Mycetinis alliaceus (syn. Marasmius alliaceus), commonly known as the garlic parachute, is one of the larger mushrooms formerly in the genus Marasmius, having a beige cap of up to 4 cm and a long tough slender stipe. It emanates a strong smell of garlic, and this is the significance of the Latin species name, alliaceus. It is distributed throughout Europe, being fairly common in some areas and quite rare in others.

==Description==
The species can be described as follows:
- The cap is beige, ochre or flesh-coloured and is 2–4 cm in diameter, sometimes wrinkled, somewhat domed in the middle.
- The gills are whitish and narrowly attached to the stem.
- The spore powder is white.
- The tough dark-coloured stem can be 15 cm tall but is only up to 3 mm in diameter.
- The stem is velvety (pruinose) and black below, though it may be brown near the top.

The strong taste and smell of garlic is a product of the separation of γ-glutamyl-marismin. This mushroom is found in European woods (especially beech woods) from early summer to autumn, growing on fallen leaves and rotting wood.
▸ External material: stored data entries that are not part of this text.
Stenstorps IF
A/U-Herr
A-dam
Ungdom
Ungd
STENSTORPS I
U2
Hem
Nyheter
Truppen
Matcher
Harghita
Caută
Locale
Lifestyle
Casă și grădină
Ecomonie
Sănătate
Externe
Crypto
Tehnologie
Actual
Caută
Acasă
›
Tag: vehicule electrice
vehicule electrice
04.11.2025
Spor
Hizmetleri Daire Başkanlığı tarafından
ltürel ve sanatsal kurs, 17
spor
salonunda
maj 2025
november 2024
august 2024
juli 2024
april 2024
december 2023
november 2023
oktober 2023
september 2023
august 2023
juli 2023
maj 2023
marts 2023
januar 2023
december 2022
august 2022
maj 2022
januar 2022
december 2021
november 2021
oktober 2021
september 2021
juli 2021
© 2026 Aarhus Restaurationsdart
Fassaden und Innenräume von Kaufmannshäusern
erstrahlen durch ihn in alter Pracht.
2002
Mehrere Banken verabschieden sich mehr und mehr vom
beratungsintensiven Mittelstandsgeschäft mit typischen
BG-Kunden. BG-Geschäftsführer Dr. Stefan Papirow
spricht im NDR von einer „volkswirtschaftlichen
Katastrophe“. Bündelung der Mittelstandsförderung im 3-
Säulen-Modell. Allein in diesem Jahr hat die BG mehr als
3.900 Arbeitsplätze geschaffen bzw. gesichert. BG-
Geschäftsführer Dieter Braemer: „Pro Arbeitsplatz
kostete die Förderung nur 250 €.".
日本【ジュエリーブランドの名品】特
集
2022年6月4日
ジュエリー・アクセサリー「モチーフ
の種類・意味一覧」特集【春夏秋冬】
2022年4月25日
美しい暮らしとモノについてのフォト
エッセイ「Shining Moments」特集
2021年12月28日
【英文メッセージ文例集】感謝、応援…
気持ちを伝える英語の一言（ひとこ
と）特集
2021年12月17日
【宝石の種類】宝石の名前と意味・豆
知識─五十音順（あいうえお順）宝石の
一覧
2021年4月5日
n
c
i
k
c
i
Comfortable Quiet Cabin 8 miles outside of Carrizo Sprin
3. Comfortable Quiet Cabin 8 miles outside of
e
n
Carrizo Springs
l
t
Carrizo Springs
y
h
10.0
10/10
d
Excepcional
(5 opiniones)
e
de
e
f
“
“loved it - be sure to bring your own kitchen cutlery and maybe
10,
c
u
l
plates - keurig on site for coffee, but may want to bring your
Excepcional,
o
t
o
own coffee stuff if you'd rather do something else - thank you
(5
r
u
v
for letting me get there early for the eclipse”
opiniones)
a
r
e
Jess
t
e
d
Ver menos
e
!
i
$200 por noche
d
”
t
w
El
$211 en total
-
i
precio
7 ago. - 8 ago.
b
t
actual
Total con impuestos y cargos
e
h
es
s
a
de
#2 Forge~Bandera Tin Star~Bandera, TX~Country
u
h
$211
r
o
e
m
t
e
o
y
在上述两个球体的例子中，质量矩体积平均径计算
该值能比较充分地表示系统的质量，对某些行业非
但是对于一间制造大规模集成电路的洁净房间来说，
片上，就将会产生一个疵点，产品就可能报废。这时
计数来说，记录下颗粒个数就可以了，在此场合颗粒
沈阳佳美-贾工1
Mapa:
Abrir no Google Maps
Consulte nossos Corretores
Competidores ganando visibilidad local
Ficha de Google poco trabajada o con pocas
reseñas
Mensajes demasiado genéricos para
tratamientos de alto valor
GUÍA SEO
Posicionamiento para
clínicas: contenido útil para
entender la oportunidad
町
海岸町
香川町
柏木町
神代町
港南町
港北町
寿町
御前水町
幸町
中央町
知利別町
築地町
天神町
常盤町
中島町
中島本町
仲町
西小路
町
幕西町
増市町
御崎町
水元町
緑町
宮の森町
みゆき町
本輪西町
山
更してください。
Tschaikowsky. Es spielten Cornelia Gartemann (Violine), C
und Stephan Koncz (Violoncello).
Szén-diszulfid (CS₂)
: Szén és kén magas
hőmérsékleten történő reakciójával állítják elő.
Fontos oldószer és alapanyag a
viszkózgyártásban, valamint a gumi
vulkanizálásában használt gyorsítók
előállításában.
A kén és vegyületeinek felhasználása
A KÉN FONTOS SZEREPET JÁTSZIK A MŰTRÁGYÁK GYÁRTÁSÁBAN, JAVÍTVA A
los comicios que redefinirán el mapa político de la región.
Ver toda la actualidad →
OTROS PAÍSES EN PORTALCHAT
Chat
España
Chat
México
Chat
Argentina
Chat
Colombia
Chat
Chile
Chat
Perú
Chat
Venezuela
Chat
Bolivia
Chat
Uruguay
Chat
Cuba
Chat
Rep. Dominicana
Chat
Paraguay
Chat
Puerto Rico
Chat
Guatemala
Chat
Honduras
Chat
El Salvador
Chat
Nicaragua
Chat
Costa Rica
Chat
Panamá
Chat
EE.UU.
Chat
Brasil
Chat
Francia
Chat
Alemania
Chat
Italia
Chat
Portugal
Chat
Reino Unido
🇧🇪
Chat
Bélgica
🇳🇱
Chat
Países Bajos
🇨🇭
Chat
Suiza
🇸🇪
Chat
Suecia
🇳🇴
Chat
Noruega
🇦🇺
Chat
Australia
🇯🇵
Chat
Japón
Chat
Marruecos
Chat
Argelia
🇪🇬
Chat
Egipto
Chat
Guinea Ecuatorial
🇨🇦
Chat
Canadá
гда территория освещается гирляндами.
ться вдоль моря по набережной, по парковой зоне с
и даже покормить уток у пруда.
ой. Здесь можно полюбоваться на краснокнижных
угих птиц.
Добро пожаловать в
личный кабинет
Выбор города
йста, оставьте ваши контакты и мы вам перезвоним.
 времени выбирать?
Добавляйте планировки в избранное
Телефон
==Related species and naming==
This species was originally documented by Nikolaus Joseph Freiherr von Jacquin in 1773 and subsequently it was long known as Marasmius alliaceus, a designation established by Elias Magnus Fries. It gave its name to the section Alliacei of genus Marasmius until following a 2005 paper it was decided to separate this group off into genus Mycetinis (see that page for more details). The most likely species to be confused is the fairly common Mycetinis scorodonius, which is distinguished by a bare shiny red-brown stem. Mycetinis querceus (once wrongly identified with: M. prasiosmus) has a velvety stem like M. alliaceus, but the colour is purple-brown.

Related garlic-smelling species also occur in America; examples are Marasmius perlongispermus and Mycetinis copelandii.

==Edibility==
The cap of M. alliaceus is edible, but of limited culinary value due to its meagre flesh. It can be added to dishes to give a garlic flavour, which could be useful for people who are allergic to real garlic.